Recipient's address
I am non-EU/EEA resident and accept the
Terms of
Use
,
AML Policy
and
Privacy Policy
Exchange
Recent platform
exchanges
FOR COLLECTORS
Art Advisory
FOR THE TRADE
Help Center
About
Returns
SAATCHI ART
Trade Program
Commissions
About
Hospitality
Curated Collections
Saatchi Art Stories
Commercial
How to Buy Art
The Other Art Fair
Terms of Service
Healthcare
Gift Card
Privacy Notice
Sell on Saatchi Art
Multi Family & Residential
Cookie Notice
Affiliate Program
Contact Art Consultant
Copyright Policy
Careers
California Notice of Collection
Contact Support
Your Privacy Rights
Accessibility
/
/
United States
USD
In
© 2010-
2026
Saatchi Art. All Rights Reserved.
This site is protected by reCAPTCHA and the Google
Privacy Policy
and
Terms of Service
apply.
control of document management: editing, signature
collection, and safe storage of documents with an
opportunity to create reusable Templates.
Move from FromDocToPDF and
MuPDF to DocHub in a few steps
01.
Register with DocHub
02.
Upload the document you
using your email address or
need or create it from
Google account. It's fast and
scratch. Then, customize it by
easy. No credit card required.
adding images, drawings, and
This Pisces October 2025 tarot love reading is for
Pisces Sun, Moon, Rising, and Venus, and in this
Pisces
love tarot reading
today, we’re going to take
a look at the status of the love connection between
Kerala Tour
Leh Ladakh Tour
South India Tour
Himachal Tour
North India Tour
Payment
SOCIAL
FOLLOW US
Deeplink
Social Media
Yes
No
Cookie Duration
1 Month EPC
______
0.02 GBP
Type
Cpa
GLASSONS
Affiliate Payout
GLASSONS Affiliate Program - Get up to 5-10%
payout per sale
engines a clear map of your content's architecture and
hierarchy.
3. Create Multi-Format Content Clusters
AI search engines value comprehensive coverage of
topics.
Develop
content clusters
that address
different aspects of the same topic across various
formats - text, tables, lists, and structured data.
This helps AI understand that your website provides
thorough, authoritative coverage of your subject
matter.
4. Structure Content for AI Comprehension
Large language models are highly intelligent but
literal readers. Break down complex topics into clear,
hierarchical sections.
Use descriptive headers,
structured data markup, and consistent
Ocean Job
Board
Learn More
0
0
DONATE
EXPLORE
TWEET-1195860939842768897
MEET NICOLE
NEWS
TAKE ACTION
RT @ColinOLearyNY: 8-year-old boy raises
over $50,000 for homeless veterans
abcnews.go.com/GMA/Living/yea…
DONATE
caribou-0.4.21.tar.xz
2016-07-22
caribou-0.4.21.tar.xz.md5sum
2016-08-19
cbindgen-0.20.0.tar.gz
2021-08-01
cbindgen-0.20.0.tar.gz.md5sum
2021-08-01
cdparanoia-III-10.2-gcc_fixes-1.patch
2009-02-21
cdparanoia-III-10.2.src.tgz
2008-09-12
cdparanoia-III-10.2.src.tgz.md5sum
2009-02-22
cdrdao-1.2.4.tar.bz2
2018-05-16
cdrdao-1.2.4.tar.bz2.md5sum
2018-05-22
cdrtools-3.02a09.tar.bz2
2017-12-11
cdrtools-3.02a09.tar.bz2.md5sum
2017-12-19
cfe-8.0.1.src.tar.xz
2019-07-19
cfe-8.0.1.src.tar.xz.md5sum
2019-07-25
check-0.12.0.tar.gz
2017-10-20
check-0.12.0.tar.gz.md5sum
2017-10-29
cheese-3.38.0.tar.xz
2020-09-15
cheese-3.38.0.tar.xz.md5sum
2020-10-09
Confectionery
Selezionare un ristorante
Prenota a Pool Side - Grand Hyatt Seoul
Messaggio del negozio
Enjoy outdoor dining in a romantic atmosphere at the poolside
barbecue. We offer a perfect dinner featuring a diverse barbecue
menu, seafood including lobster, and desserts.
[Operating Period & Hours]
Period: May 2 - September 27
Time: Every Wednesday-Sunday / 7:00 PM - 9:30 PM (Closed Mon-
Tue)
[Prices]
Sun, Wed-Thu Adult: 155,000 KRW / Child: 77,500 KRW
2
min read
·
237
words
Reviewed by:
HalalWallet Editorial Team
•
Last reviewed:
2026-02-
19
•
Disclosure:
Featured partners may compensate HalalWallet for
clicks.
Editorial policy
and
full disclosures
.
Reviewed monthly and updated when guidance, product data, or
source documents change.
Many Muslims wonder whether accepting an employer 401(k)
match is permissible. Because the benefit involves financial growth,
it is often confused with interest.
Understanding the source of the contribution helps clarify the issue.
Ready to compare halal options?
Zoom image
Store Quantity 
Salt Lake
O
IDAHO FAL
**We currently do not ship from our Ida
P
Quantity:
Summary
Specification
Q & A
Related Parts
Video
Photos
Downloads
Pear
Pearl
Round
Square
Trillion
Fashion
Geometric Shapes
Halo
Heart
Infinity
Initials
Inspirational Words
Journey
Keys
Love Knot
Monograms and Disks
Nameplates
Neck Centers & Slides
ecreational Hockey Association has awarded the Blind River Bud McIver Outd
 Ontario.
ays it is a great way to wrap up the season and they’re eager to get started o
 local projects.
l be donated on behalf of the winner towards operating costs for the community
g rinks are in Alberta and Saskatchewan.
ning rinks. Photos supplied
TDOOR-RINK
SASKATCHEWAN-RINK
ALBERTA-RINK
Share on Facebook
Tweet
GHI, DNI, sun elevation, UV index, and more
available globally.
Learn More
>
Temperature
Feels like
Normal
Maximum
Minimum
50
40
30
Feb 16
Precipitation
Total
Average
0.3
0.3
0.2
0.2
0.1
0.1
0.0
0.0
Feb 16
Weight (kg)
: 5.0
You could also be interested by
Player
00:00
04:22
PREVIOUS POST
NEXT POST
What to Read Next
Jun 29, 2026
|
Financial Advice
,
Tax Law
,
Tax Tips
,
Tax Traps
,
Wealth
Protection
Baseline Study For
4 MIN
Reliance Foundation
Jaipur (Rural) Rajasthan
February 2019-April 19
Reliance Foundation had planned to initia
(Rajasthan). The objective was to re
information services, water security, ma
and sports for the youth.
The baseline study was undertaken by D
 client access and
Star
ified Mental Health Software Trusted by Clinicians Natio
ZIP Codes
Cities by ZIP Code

Instruction: Retype the whole listing, matching it exactly.

Expected output:
Recipient's address
I am non-EU/EEA resident and accept the
Terms of
Use
,
AML Policy
and
Privacy Policy
Exchange
Recent platform
exchanges
FOR COLLECTORS
Art Advisory
FOR THE TRADE
Help Center
About
Returns
SAATCHI ART
Trade Program
Commissions
About
Hospitality
Curated Collections
Saatchi Art Stories
Commercial
How to Buy Art
The Other Art Fair
Terms of Service
Healthcare
Gift Card
Privacy Notice
Sell on Saatchi Art
Multi Family & Residential
Cookie Notice
Affiliate Program
Contact Art Consultant
Copyright Policy
Careers
California Notice of Collection
Contact Support
Your Privacy Rights
Accessibility
/
/
United States
USD
In
© 2010-
2026
Saatchi Art. All Rights Reserved.
This site is protected by reCAPTCHA and the Google
Privacy Policy
and
Terms of Service
apply.
control of document management: editing, signature
collection, and safe storage of documents with an
opportunity to create reusable Templates.
Move from FromDocToPDF and
MuPDF to DocHub in a few steps
01.
Register with DocHub
02.
Upload the document you
using your email address or
need or create it from
Google account. It's fast and
scratch. Then, customize it by
easy. No credit card required.
adding images, drawings, and
This Pisces October 2025 tarot love reading is for
Pisces Sun, Moon, Rising, and Venus, and in this
Pisces
love tarot reading
today, we’re going to take
a look at the status of the love connection between
Kerala Tour
Leh Ladakh Tour
South India Tour
Himachal Tour
North India Tour
Payment
SOCIAL
FOLLOW US
Deeplink
Social Media
Yes
No
Cookie Duration
1 Month EPC
______
0.02 GBP
Type
Cpa
GLASSONS
Affiliate Payout
GLASSONS Affiliate Program - Get up to 5-10%
payout per sale
engines a clear map of your content's architecture and
hierarchy.
3. Create Multi-Format Content Clusters
AI search engines value comprehensive coverage of
topics.
Develop
content clusters
that address
different aspects of the same topic across various
formats - text, tables, lists, and structured data.
This helps AI understand that your website provides
thorough, authoritative coverage of your subject
matter.
4. Structure Content for AI Comprehension
Large language models are highly intelligent but
literal readers. Break down complex topics into clear,
hierarchical sections.
Use descriptive headers,
structured data markup, and consistent
Ocean Job
Board
Learn More
0
0
DONATE
EXPLORE
TWEET-1195860939842768897
MEET NICOLE
NEWS
TAKE ACTION
RT @ColinOLearyNY: 8-year-old boy raises
over $50,000 for homeless veterans
abcnews.go.com/GMA/Living/yea…
DONATE
caribou-0.4.21.tar.xz
2016-07-22
caribou-0.4.21.tar.xz.md5sum
2016-08-19
cbindgen-0.20.0.tar.gz
2021-08-01
cbindgen-0.20.0.tar.gz.md5sum
2021-08-01
cdparanoia-III-10.2-gcc_fixes-1.patch
2009-02-21
cdparanoia-III-10.2.src.tgz
2008-09-12
cdparanoia-III-10.2.src.tgz.md5sum
2009-02-22
cdrdao-1.2.4.tar.bz2
2018-05-16
cdrdao-1.2.4.tar.bz2.md5sum
2018-05-22
cdrtools-3.02a09.tar.bz2
2017-12-11
cdrtools-3.02a09.tar.bz2.md5sum
2017-12-19
cfe-8.0.1.src.tar.xz
2019-07-19
cfe-8.0.1.src.tar.xz.md5sum
2019-07-25
check-0.12.0.tar.gz
2017-10-20
check-0.12.0.tar.gz.md5sum
2017-10-29
cheese-3.38.0.tar.xz
2020-09-15
cheese-3.38.0.tar.xz.md5sum
2020-10-09
Confectionery
Selezionare un ristorante
Prenota a Pool Side - Grand Hyatt Seoul
Messaggio del negozio
Enjoy outdoor dining in a romantic atmosphere at the poolside
barbecue. We offer a perfect dinner featuring a diverse barbecue
menu, seafood including lobster, and desserts.
[Operating Period & Hours]
Period: May 2 - September 27
Time: Every Wednesday-Sunday / 7:00 PM - 9:30 PM (Closed Mon-
Tue)
[Prices]
Sun, Wed-Thu Adult: 155,000 KRW / Child: 77,500 KRW
2
min read
·
237
words
Reviewed by:
HalalWallet Editorial Team
•
Last reviewed:
2026-02-
19
•
Disclosure:
Featured partners may compensate HalalWallet for
clicks.
Editorial policy
and
full disclosures
.
Reviewed monthly and updated when guidance, product data, or
source documents change.
Many Muslims wonder whether accepting an employer 401(k)
match is permissible. Because the benefit involves financial growth,
it is often confused with interest.
Understanding the source of the contribution helps clarify the issue.
Ready to compare halal options?
Zoom image
Store Quantity 
Salt Lake
O
IDAHO FAL
**We currently do not ship from our Ida
P
Quantity:
Summary
Specification
Q & A
Related Parts
Video
Photos
Downloads
Pear
Pearl
Round
Square
Trillion
Fashion
Geometric Shapes
Halo
Heart
Infinity
Initials
Inspirational Words
Journey
Keys
Love Knot
Monograms and Disks
Nameplates
Neck Centers & Slides
ecreational Hockey Association has awarded the Blind River Bud McIver Outd
 Ontario.
ays it is a great way to wrap up the season and they’re eager to get started o
 local projects.
l be donated on behalf of the winner towards operating costs for the community
g rinks are in Alberta and Saskatchewan.
ning rinks. Photos supplied
TDOOR-RINK
SASKATCHEWAN-RINK
ALBERTA-RINK
Share on Facebook
Tweet
GHI, DNI, sun elevation, UV index, and more
available globally.
Learn More
>
Temperature
Feels like
Normal
Maximum
Minimum
50
40
30
Feb 16
Precipitation
Total
Average
0.3
0.3
0.2
0.2
0.1
0.1
0.0
0.0
Feb 16
Weight (kg)
: 5.0
You could also be interested by
Player
00:00
04:22
PREVIOUS POST
NEXT POST
What to Read Next
Jun 29, 2026
|
Financial Advice
,
Tax Law
,
Tax Tips
,
Tax Traps
,
Wealth
Protection
Baseline Study For
4 MIN
Reliance Foundation
Jaipur (Rural) Rajasthan
February 2019-April 19
Reliance Foundation had planned to initia
(Rajasthan). The objective was to re
information services, water security, ma
and sports for the youth.
The baseline study was undertaken by D
 client access and
Star
ified Mental Health Software Trusted by Clinicians Natio
ZIP Codes
Cities by ZIP Code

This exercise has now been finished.